Let $f:\mathbb{R}\to\mathbb{R}$ be a (sufficiently regular, e.g. smooth) probability density supported on the (compact) interval $[a,b]$. Let $\Vert\cdot\Vert$ be some norm (e.g. $L^2$, total variation). What is the best approximation to $f$ by a single, univariate Gaussian? In other words, solve
$$
\text{argmin}_{m\in\mathbb{R},v^2\ge 0}\Vert f-g_{m,v^2}\Vert
$$
where $g_{m,v^2}$ is the Gaussian PDF with mean $m$ and variance $v^2$. As I mention above, this question is related to a previous question; I realized while trying to solve that problem that even the simple case of a single Gaussian seems nontrivial. 
Hint: I have verified numerically, for both $L^2$ and TV norm, that the answer is not $m=\mathbb{E}_{X\sim f} X$ or $v^2=\text{var}_{X\sim f} (X)$.
Note: The details of which norm (or even metric) or regularity assumptions are made are not important here. I am mostly curious to see if this computation can be carried out for any "reasonable" distance and regularity. In fact, even the case of minimizing over $m$ alone (holding $v^2$ fixed) appears difficult. Note that for the KL-divergence (which is neither a norm nor a metric), this can be solved in closed form quite easily.

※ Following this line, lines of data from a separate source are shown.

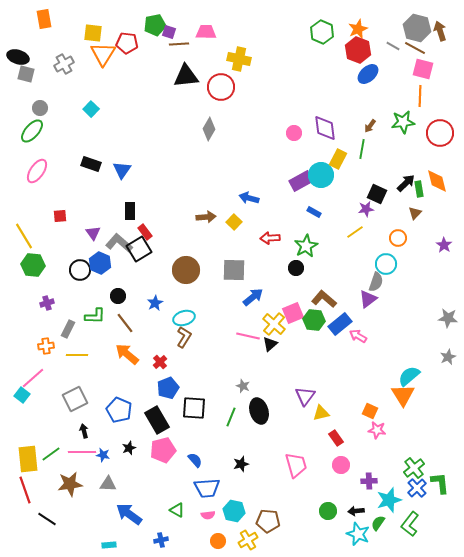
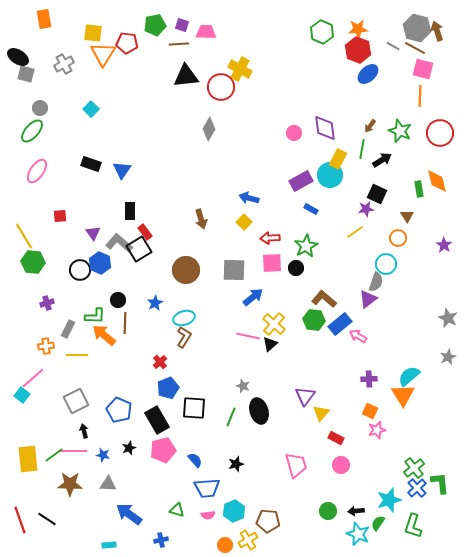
orange star at (358, 29): rotated 18 degrees clockwise
brown arrow at (440, 31): moved 3 px left
purple square at (169, 32): moved 13 px right, 7 px up
black ellipse at (18, 57): rotated 15 degrees clockwise
yellow cross at (239, 59): moved 1 px right, 10 px down; rotated 15 degrees clockwise
green star at (403, 122): moved 3 px left, 9 px down; rotated 30 degrees clockwise
cyan circle at (321, 175): moved 9 px right
black arrow at (406, 183): moved 24 px left, 23 px up; rotated 12 degrees clockwise
blue rectangle at (314, 212): moved 3 px left, 3 px up
brown triangle at (415, 213): moved 8 px left, 3 px down; rotated 16 degrees counterclockwise
brown arrow at (206, 217): moved 5 px left, 2 px down; rotated 78 degrees clockwise
yellow square at (234, 222): moved 10 px right
green hexagon at (33, 265): moved 3 px up
black circle at (118, 296): moved 4 px down
pink square at (293, 313): moved 21 px left, 50 px up; rotated 20 degrees clockwise
gray star at (448, 318): rotated 18 degrees clockwise
brown line at (125, 323): rotated 40 degrees clockwise
orange arrow at (127, 354): moved 23 px left, 19 px up
gray square at (75, 399): moved 1 px right, 2 px down
yellow triangle at (321, 413): rotated 36 degrees counterclockwise
pink star at (377, 430): rotated 24 degrees counterclockwise
red rectangle at (336, 438): rotated 28 degrees counterclockwise
pink line at (82, 452): moved 9 px left, 1 px up
green line at (51, 454): moved 3 px right, 1 px down
black star at (241, 464): moved 5 px left
purple cross at (369, 481): moved 102 px up
brown star at (70, 484): rotated 10 degrees clockwise
red line at (25, 490): moved 5 px left, 30 px down
green triangle at (177, 510): rotated 14 degrees counterclockwise
cyan hexagon at (234, 511): rotated 25 degrees clockwise
green L-shape at (410, 524): moved 3 px right, 2 px down; rotated 20 degrees counterclockwise
orange circle at (218, 541): moved 7 px right, 4 px down
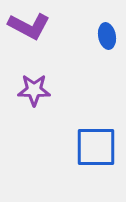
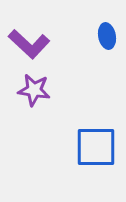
purple L-shape: moved 18 px down; rotated 15 degrees clockwise
purple star: rotated 8 degrees clockwise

 A: (i) You can try to minimize the squared Hellinger distance 
$$H(m,v)^2:=\frac12\,\int(\sqrt f-\sqrt{g_{m,v^2}})^2
=1-\int \sqrt f \sqrt{g_{m,v^2}}, 
$$
which amounts to the maximization of the comparatively simple expression 
$$J(m,v):=\int \sqrt{f(x)}\frac1{\sqrt v}\,\exp\Big\{-\frac{(x-m)^2}{4v^2}\Big\}dx
$$
in $m,v$. 
In particular, if $f$ is log concave, then the integrand in the latter integral is log concave in $(m,x)$. So, by the Prékopa--Leindler theorem (see e.g. Corollary 3.5), $J(m,v)$ is log concave in $m$ and hence will usually have a unique maximum in $m$. If, moreover, $f$ is symmetric about the midpoint $(a+b)/2$ of the interval $[a,b]$, then the maximum of $J(m,v)$ in $m$ is at $m=(a+b)/2$, and then it remains to maximize $J((a+b)/2,v)$ in $v>0$, which should usually be easy to do. 

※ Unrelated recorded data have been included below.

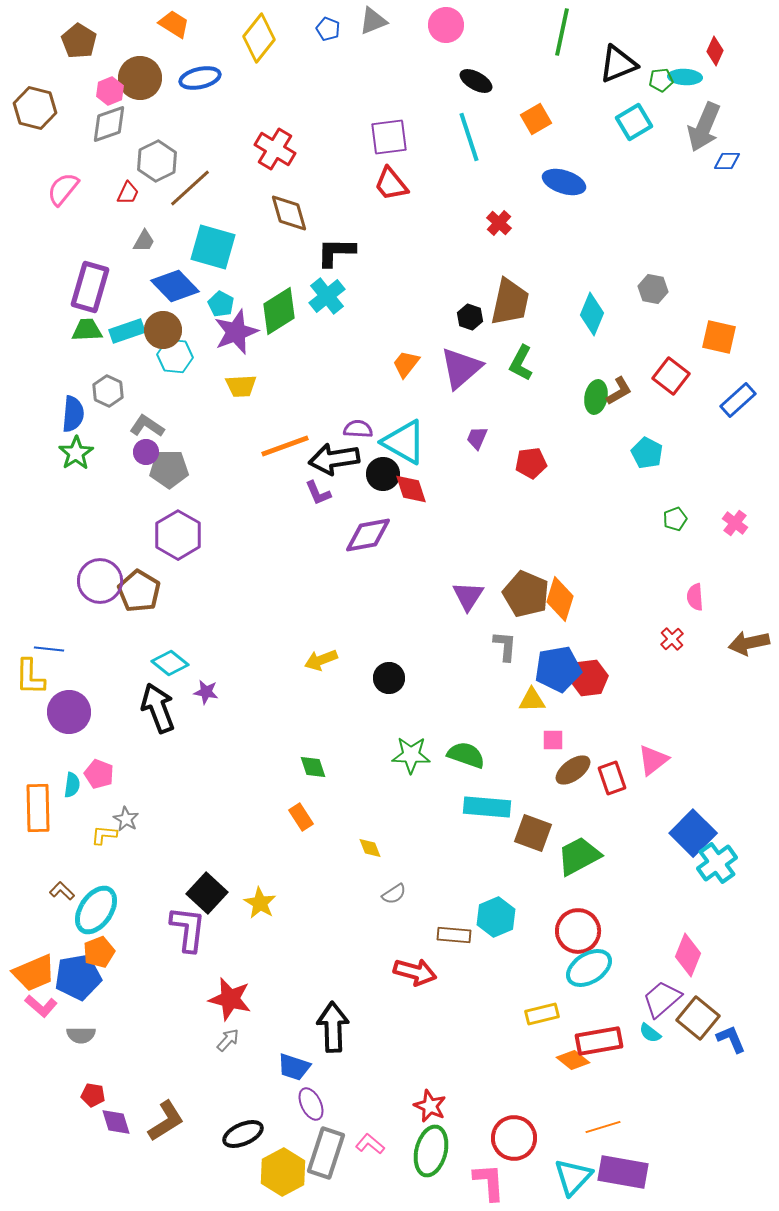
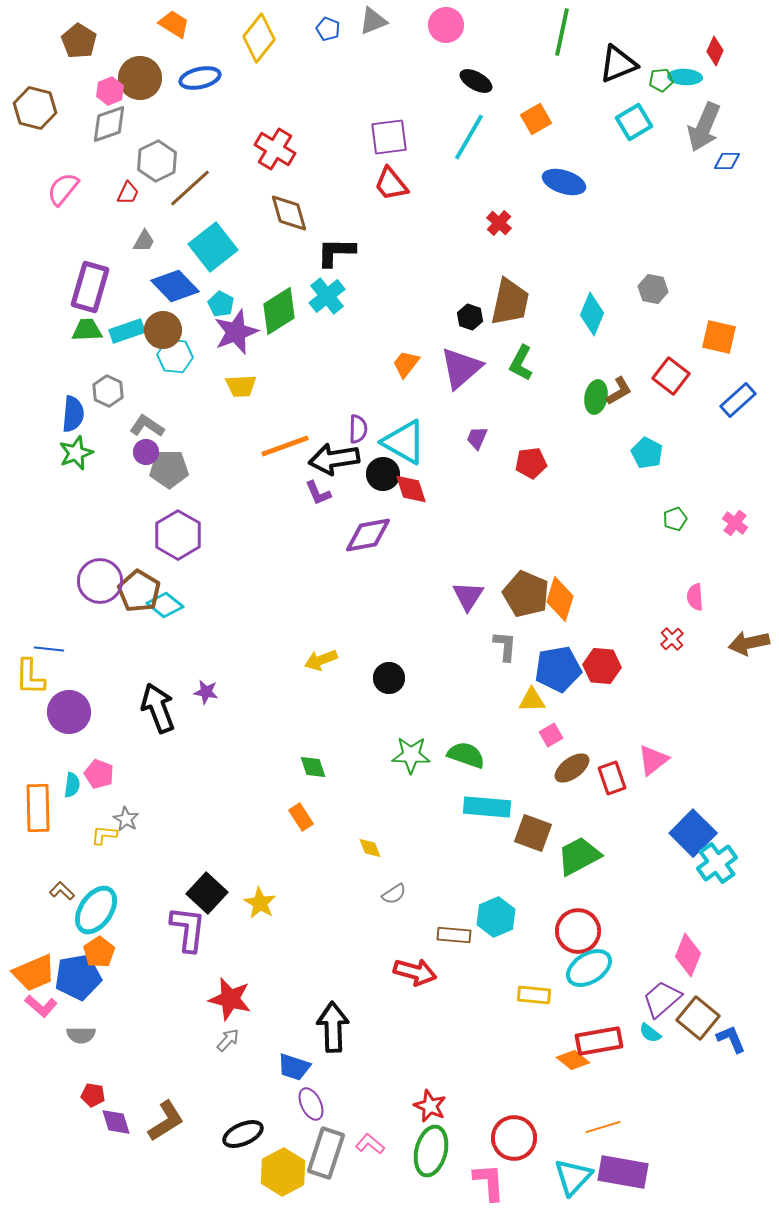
cyan line at (469, 137): rotated 48 degrees clockwise
cyan square at (213, 247): rotated 36 degrees clockwise
purple semicircle at (358, 429): rotated 88 degrees clockwise
green star at (76, 453): rotated 12 degrees clockwise
cyan diamond at (170, 663): moved 5 px left, 58 px up
red hexagon at (589, 678): moved 13 px right, 12 px up; rotated 12 degrees clockwise
pink square at (553, 740): moved 2 px left, 5 px up; rotated 30 degrees counterclockwise
brown ellipse at (573, 770): moved 1 px left, 2 px up
orange pentagon at (99, 952): rotated 12 degrees counterclockwise
yellow rectangle at (542, 1014): moved 8 px left, 19 px up; rotated 20 degrees clockwise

E.g., if $f$ is the density of the beta distribution Beta$(p,p)$ with parameters $\alpha=p$ and $\beta=p$ with $p\ge1$, then $J(m,v)$ is log concave in $m$ and its maximum in $m$ is at $m=1/2$. Here is a graph of the ratio of the maximizer of $J(1/2,v)$ in $v>0$ to the true standard deviation of the Beta$(p,p)$ distribution as the function of $p\ge1$: 

We see that this ratio is pretty close to $1$ already for $p=1$. 

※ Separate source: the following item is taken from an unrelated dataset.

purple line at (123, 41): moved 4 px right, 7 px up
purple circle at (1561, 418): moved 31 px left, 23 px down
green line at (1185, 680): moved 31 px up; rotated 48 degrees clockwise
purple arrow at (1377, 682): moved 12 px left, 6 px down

(ii) Alternatively, you can try to minimize 
$$\int(\ln f-\ln{g_{m,v^2}})^2d\mu
=\int\Big(\ln f(x)+\ln\sqrt{2\pi}+\ln v+\frac{(x-m)^2}{2v^2}\Big)^2\,\mu(dx)   
$$
for some measure $\mu$. Expanding the latter integrand and then integrating term-wise, we see that, for a given measure $\mu$, this reduces to the minimization in $v>0$ and $m$ of a linear combination of the form 
$$\sum_{j=1}^{15}c_j w_j(m,v),
$$
where, for each $j$, $c_j$ is a known real number and $w_j(m,v)$ is a rather simple elementary function of $m,v$.